- [Exercise prompt] From the records below, transcribe only the lines running from the one with "resource explorer |" through the one with "apps | Create |". Keep both of those end lines.

- [Source data]
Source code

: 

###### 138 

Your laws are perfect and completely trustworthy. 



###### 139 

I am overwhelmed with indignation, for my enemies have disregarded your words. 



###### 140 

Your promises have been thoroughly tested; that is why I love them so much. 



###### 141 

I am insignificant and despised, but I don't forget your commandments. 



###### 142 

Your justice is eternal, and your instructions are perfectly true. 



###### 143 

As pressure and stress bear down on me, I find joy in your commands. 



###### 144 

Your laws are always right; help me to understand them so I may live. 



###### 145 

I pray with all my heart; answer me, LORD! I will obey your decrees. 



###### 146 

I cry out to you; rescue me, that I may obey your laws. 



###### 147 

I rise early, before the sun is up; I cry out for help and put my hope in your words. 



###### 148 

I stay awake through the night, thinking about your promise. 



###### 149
* * *
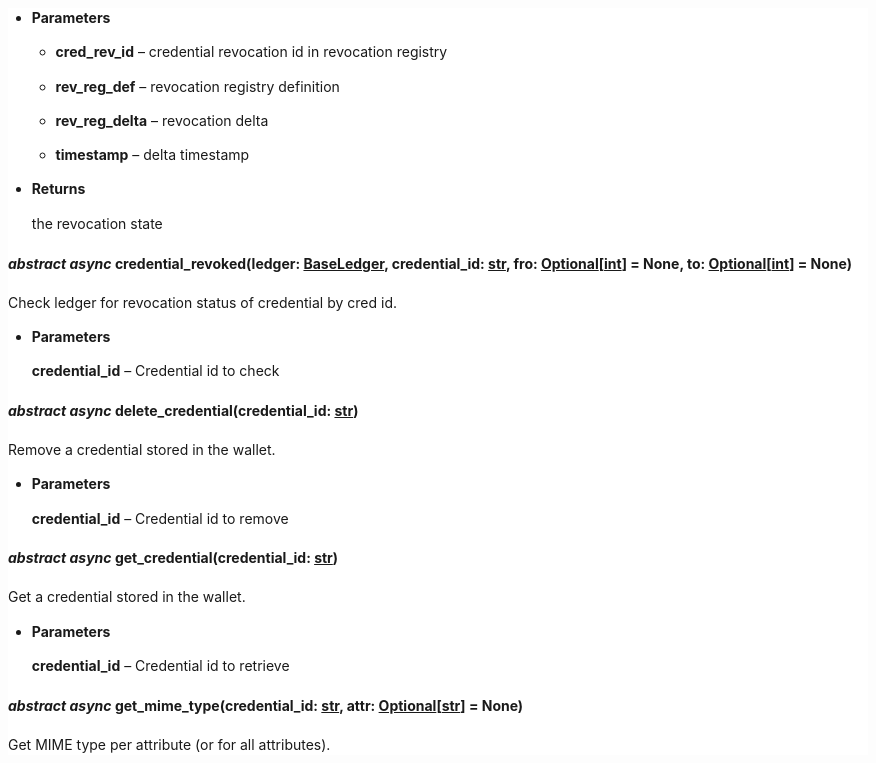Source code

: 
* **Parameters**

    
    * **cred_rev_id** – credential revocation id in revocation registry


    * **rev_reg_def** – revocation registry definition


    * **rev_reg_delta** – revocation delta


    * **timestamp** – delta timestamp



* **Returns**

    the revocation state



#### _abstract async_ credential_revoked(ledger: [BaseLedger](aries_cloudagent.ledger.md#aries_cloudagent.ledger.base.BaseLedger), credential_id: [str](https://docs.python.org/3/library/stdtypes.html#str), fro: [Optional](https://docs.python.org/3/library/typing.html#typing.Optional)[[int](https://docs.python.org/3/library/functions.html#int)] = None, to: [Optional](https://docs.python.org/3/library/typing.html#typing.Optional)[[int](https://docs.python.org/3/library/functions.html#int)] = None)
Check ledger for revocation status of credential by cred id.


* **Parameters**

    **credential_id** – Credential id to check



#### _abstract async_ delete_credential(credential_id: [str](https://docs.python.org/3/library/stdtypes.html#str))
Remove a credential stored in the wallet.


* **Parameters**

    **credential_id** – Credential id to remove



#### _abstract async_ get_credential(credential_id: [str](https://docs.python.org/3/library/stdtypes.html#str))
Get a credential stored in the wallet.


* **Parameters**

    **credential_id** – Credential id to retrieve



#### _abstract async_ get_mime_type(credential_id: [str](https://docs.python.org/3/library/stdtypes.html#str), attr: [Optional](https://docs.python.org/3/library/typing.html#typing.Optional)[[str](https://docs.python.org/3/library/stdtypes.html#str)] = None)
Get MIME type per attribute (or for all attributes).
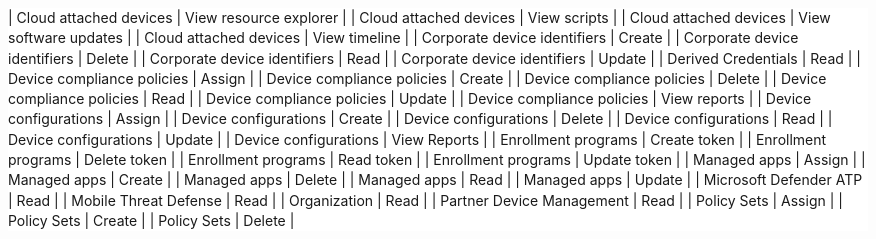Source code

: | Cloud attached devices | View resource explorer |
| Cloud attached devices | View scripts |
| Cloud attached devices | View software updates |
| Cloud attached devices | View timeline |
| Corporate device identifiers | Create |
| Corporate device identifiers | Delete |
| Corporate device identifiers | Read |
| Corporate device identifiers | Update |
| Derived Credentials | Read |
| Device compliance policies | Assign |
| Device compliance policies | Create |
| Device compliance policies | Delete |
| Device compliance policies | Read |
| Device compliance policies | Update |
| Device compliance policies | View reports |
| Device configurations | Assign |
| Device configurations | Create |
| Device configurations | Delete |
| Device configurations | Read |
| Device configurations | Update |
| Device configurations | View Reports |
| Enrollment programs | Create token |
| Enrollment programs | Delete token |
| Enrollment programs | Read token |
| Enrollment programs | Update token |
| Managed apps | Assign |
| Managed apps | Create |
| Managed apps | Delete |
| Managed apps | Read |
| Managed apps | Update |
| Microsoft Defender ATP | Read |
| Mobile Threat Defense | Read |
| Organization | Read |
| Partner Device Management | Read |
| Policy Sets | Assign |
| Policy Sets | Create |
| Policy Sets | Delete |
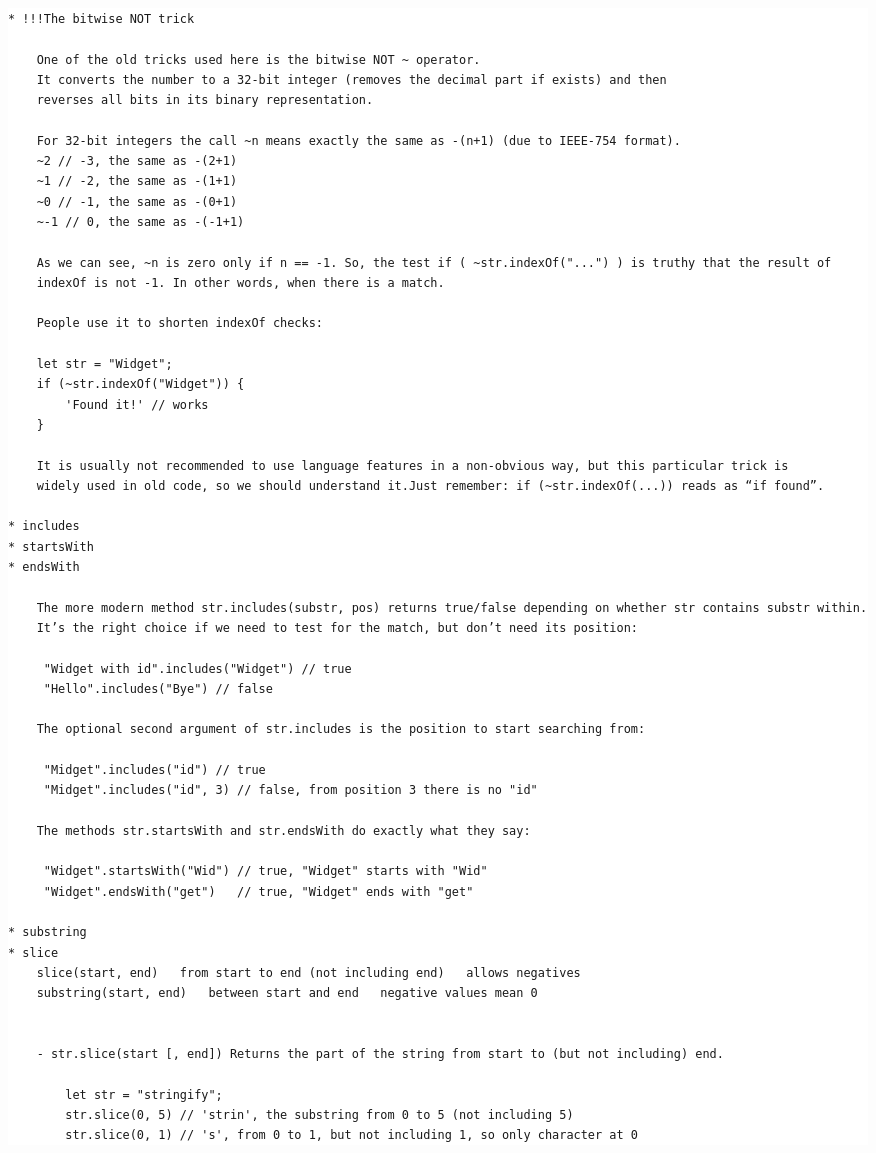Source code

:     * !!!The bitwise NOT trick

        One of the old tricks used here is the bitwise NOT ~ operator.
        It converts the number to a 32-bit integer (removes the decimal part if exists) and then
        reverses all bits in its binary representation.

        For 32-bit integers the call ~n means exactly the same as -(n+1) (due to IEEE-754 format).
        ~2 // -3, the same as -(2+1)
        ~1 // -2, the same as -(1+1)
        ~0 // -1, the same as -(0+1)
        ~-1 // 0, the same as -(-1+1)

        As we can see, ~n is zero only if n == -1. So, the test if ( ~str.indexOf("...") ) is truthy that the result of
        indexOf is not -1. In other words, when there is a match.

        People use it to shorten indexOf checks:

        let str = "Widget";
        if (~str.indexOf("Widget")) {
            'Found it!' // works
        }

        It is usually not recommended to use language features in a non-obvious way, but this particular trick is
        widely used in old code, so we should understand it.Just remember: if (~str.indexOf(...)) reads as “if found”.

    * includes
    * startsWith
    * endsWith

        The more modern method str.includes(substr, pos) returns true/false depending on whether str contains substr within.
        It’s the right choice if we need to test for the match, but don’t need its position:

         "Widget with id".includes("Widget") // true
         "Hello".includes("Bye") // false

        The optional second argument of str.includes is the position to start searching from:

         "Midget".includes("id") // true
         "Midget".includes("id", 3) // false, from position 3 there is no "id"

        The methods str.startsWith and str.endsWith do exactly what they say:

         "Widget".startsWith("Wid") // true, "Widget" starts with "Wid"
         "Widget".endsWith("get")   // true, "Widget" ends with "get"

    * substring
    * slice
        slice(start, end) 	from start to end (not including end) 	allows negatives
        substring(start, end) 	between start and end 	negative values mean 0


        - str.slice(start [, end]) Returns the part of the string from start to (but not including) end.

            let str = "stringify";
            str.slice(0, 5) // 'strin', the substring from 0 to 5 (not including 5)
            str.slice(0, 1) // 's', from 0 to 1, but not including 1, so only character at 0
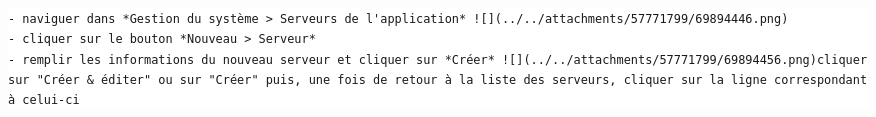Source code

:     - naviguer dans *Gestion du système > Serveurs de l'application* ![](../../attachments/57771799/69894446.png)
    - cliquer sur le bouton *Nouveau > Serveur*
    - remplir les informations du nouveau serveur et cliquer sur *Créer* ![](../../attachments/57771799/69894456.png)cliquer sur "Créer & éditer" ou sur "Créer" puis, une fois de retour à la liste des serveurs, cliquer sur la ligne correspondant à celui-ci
--
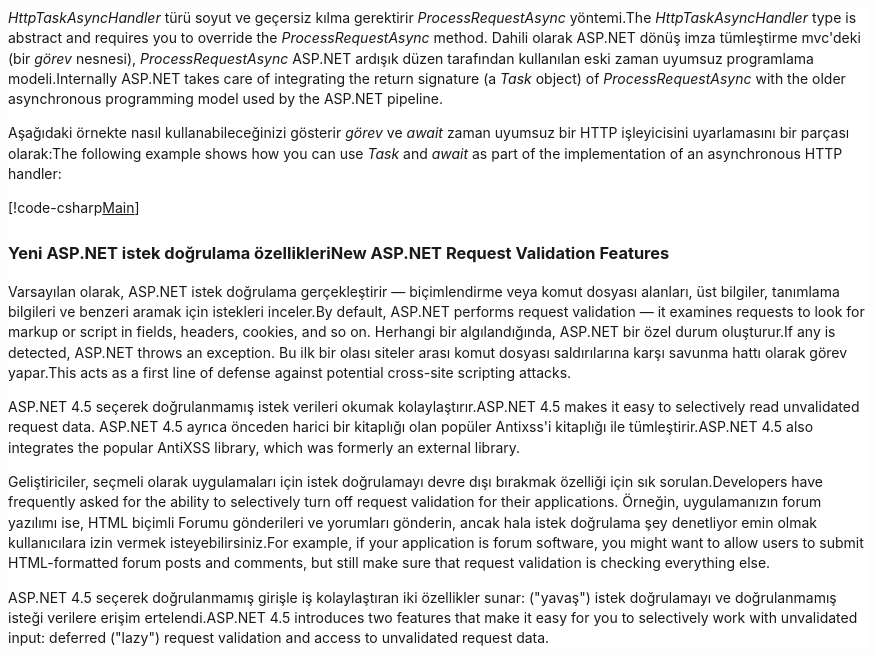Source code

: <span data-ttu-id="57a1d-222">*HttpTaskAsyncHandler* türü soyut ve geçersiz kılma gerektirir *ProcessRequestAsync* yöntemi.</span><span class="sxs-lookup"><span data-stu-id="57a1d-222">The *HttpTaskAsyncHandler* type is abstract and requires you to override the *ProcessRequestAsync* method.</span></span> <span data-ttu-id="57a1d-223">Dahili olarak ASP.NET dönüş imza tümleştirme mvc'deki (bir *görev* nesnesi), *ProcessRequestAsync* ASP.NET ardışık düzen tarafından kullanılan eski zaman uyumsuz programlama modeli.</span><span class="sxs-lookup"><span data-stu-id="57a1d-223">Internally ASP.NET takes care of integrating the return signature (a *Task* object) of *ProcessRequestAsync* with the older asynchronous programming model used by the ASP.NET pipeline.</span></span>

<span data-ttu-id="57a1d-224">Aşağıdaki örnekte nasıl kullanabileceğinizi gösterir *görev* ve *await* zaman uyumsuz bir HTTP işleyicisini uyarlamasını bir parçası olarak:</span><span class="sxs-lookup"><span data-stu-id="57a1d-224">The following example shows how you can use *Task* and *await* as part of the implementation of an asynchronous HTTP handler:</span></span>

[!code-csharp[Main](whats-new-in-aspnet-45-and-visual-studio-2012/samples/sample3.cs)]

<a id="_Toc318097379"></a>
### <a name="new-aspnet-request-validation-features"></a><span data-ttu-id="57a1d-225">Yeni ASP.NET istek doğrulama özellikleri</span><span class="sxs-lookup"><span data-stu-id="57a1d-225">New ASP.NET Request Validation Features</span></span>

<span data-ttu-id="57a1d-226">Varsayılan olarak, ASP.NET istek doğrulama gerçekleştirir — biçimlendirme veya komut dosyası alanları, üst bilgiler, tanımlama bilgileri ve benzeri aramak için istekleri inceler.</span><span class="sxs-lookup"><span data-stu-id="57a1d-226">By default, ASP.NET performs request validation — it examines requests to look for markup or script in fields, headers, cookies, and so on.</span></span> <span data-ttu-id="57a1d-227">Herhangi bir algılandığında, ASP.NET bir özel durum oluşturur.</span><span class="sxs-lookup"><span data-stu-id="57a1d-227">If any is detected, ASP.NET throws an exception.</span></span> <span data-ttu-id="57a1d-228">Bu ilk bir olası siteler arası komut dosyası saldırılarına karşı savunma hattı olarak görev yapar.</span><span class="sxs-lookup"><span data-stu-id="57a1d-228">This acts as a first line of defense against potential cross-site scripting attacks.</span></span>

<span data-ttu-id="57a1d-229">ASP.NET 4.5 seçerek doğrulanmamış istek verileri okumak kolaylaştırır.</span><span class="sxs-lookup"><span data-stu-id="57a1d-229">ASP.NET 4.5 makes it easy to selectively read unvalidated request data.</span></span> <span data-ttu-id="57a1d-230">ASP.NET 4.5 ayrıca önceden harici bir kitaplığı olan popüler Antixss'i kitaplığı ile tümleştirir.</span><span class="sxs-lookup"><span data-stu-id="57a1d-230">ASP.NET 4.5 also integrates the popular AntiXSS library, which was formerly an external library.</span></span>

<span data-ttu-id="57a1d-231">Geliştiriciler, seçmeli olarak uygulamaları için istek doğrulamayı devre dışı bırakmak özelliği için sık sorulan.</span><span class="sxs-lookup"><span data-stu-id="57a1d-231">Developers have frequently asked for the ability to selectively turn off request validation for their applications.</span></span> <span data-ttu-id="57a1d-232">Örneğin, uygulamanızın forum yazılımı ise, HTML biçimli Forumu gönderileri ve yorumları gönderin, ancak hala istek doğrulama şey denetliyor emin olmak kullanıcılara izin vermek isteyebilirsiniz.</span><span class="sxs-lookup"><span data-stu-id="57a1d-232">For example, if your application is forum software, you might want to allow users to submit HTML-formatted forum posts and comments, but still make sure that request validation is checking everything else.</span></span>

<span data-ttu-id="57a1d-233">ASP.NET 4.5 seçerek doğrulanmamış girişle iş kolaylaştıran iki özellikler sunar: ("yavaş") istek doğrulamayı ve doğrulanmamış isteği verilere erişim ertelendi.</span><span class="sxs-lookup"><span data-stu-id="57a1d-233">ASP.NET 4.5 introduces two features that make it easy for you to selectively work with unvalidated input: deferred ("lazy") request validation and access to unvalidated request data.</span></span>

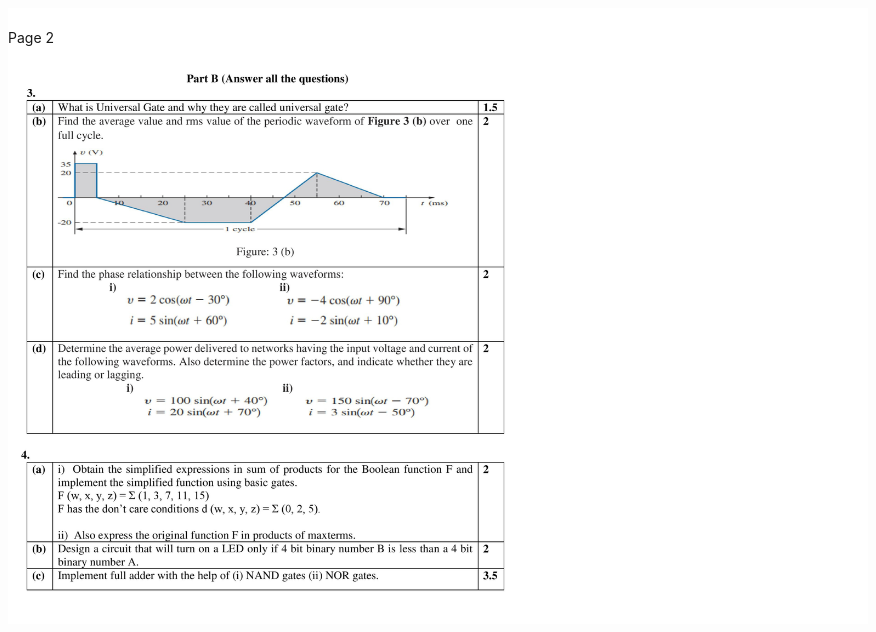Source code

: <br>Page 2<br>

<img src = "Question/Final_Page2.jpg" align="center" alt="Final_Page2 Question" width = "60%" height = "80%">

- [The answer]
: | Cloud attached devices | View resource explorer |
| Cloud attached devices | View scripts |
| Cloud attached devices | View software updates |
| Cloud attached devices | View timeline |
| Corporate device identifiers | Create |
| Corporate device identifiers | Delete |
| Corporate device identifiers | Read |
| Corporate device identifiers | Update |
| Derived Credentials | Read |
| Device compliance policies | Assign |
| Device compliance policies | Create |
| Device compliance policies | Delete |
| Device compliance policies | Read |
| Device compliance policies | Update |
| Device compliance policies | View reports |
| Device configurations | Assign |
| Device configurations | Create |
| Device configurations | Delete |
| Device configurations | Read |
| Device configurations | Update |
| Device configurations | View Reports |
| Enrollment programs | Create token |
| Enrollment programs | Delete token |
| Enrollment programs | Read token |
| Enrollment programs | Update token |
| Managed apps | Assign |
| Managed apps | Create |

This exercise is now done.